Saba Clarendon Street, Dublin 2
26-28 Clarendon Street, Dublin 2.
+353 (0)1 6792000
€ 0-60 (for two with wine)
Hours: 12pm till late, seven days a week
Paul Cadden's Saba restaurant has been serving up everyday Asian food for a few years now and has hit the right note with Dublin's diners. The menu is long and varied, you can have a quick bite, or spend the evening over dinner with friends and finish with dancing and cocktails. Paolo and young Rocco popped along.
The menu is quite long, listing lots of appetisers, soups, salads, Saba dishes, noodles, noodle soups, curries and side orders. The prices are also very reasonable, most of the main dishes are under €20, but if you were feeling extravagant you could order the lobster tail with yellow beans and brown rice for €28.50. Otherwise, for a one-course snack you could order a noodle dish which are all priced in and around €13.
The wine list is average in length, but the bulk of the wines listed are priced at under €30, which I like to see. Even with our high duties and VAT, there’s still no reason why a restaurant can’t sell you a good bottle of wine for under €30 and make a decent profit.
Personally I prefer beer with Asian food, and the big plus about Saba's drinks menu is that apart from wine it also lists sake, cocktails, long drinks, short drinks and beers. Rocco chose a Heineken, but with a feeling of deep nostalgia for the East, I picked a bottle of Tiger beer, to remind myself of my visits to their factories in Singapore and Vietnam.. A big bottle of mineral water completed the drinks order.

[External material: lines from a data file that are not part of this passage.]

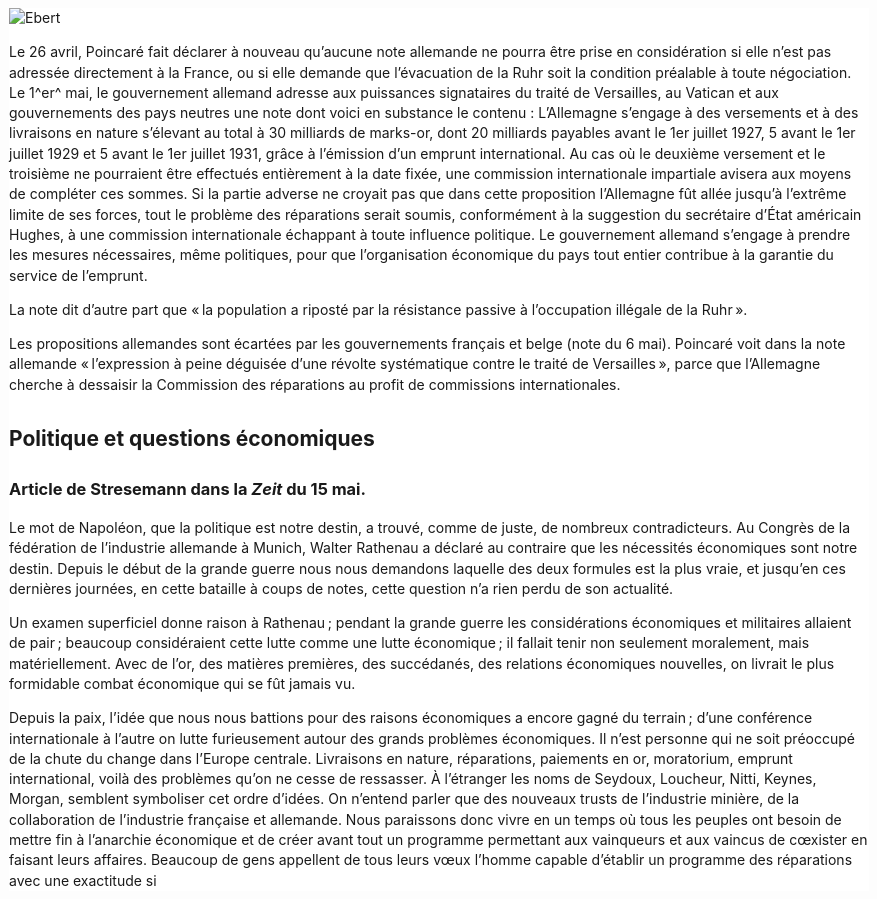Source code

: ![Ebert](../images/volume-1/page-077.jpg)

Le 26 avril, Poincaré fait déclarer à nouveau qu’aucune note allemande ne 
pourra être prise en considération si elle n’est pas adressée directement 
à la France, ou si elle demande que l’évacuation de la Ruhr soit la 
condition préalable à toute négociation. Le 1^er^ mai, le gouvernement 
allemand adresse aux puissances signataires du traité de Versailles, au 
Vatican et aux gouvernements des pays neutres une note dont voici en substance 
le contenu : L’Allemagne s’engage à des versements et à des livraisons 
en nature s’élevant au total à 30 milliards de marks-or, dont 20 milliards 
payables avant le 1er juillet 1927, 5 avant le 1er juillet 1929 et 5 avant le 
1er juillet 1931, grâce à l’émission d’un emprunt international. Au cas 
où le deuxième versement et le troisième ne pourraient être effectués 
entièrement à la date fixée, une commission internationale impartiale 
avisera aux moyens de compléter ces sommes. Si la partie adverse ne croyait 
pas que dans cette proposition l’Allemagne fût allée jusqu’à 
l’extrême limite de ses forces, tout le problème des réparations serait 
soumis, conformément à la suggestion du secrétaire d’État américain 
Hughes, à une commission internationale échappant à toute influence 
politique. Le gouvernement allemand s’engage à prendre les mesures 
nécessaires, même politiques, pour que l’organisation économique du pays 
tout entier contribue à la garantie du service de l’emprunt.

La note dit d’autre part que « la population a riposté par la résistance 
passive à l’occupation illégale de la Ruhr ».

Les propositions allemandes sont écartées par les gouvernements français et 
belge (note du 6 mai). Poincaré voit dans la note allemande 
« l’expression à peine déguisée d’une révolte systématique contre 
le traité de Versailles », parce que l’Allemagne cherche à dessaisir la 
Commission des réparations au profit de commissions internationales.

## Politique et questions économiques

### Article de Stresemann dans la _Zeit_ du 15 mai.

Le mot de Napoléon, que la politique est notre destin, a trouvé, comme de 
juste, de nombreux contradicteurs. Au Congrès de la fédération de 
l’industrie allemande à Munich, Walter Rathenau a déclaré au contraire que 
les nécessités économiques sont notre destin. Depuis le début de la grande 
guerre nous nous demandons laquelle des deux formules est la plus vraie, et 
jusqu’en ces dernières journées, en cette bataille à coups de notes, cette 
question n’a rien perdu de son actualité.

Un examen superficiel donne raison à Rathenau ; pendant la grande guerre les 
considérations économiques et militaires allaient de pair ; beaucoup 
considéraient cette lutte comme une lutte économique ; il fallait tenir non 
seulement moralement, mais matériellement. Avec de l’or, des matières 
premières, des succédanés, des relations économiques nouvelles, on livrait 
le plus formidable combat économique qui se fût jamais vu.

Depuis la paix, l’idée que nous nous battions pour des raisons économiques 
a encore gagné du terrain ; d’une conférence internationale à l’autre 
on lutte furieusement autour des grands problèmes économiques. Il n’est 
personne qui ne soit préoccupé de la chute du change dans l’Europe 
centrale. Livraisons en nature, réparations, paiements en or, moratorium, 
emprunt international, voilà des problèmes qu’on ne cesse de ressasser. À 
l’étranger les noms de Seydoux, Loucheur, Nitti, Keynes, Morgan, semblent 
symboliser cet ordre d’idées. On n’entend parler que des nouveaux trusts 
de l’industrie minière, de la collaboration de l’industrie française et 
allemande. Nous paraissons donc vivre en un temps où tous les peuples ont 
besoin de mettre fin à l’anarchie économique et de créer avant tout un 
programme permettant aux vainqueurs et aux vaincus de cœxister en faisant 
leurs affaires. Beaucoup de gens appellent de tous leurs vœux l’homme 
capable d’établir un programme des réparations avec une exactitude si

Rocco began with a tempura of soft-shelled crabs with a mango salsa, and I started with a bowl of Tom Yaam Goong, which lovely name described a spicy prawn soup with oyster mushrooms. Rocco had four crabs in tempura, and curiously two of them tasted very good, and two had a very strong fishy taste. No quibbles with my soup though, it was very nicely spiced and the mix of flavours was well judged.
For his main course Rocco had picked a noodle dish, the Pattaya, which was egg noodles with roasted duck, chilli, egg, pak choi and mushrooms. This is a very typical Asian dish and it was well-executed, both of us enjoyed it a lot. I'd picked the Gaeng Pet Nua, which was a red beef curry with a medium chilli burn. By the time I'd eaten all the beef slivers I had no appetite left for the rice, such are the portion sizes, but I what I did eat, I liked.
We finished up with a macchiato for Rocco and an espresso for me, which rounded off the meal perfectly. What you get in Saba is simple, spicy food that's well-prepared. It isn't haute cuisine and it doesn't pretend to be, what it does is give you a flavour of what everyday food in Asia is like, and as such it does the job well. Remember there are main courses here for under €13, so you're getting very good value for money. Cheap and cheerful isn't always a compliment, but this time that's exactly how I mean it. Our bill was €72.70, which is confirmation of the fact.